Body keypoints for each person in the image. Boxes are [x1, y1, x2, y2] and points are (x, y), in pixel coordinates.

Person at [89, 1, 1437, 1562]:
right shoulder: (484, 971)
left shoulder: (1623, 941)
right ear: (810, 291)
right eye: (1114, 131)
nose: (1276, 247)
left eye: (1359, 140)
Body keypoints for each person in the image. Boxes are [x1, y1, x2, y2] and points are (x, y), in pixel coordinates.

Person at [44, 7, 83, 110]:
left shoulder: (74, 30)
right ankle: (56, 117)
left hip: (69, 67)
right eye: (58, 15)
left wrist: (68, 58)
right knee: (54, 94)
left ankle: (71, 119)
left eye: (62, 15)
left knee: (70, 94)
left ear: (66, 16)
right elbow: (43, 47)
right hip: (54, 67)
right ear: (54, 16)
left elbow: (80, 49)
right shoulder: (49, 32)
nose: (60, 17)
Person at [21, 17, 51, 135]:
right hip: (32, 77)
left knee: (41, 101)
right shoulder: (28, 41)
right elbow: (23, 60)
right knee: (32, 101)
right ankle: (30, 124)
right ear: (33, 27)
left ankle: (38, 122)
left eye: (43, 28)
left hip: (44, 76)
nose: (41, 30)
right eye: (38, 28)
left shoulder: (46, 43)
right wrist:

> WORK REQUEST:
With the line containing "right ankle: (56, 117)" as the first and the final line of the records as the last, copy that span exactly and nothing more.

> SOLVED EXERCISE:
right ankle: (56, 117)
left hip: (69, 67)
right eye: (58, 15)
left wrist: (68, 58)
right knee: (54, 94)
left ankle: (71, 119)
left eye: (62, 15)
left knee: (70, 94)
left ear: (66, 16)
right elbow: (43, 47)
right hip: (54, 67)
right ear: (54, 16)
left elbow: (80, 49)
right shoulder: (49, 32)
nose: (60, 17)
Person at [21, 17, 51, 135]:
right hip: (32, 77)
left knee: (41, 101)
right shoulder: (28, 41)
right elbow: (23, 60)
right knee: (32, 101)
right ankle: (30, 124)
right ear: (33, 27)
left ankle: (38, 122)
left eye: (43, 28)
left hip: (44, 76)
nose: (41, 30)
right eye: (38, 28)
left shoulder: (46, 43)
right wrist:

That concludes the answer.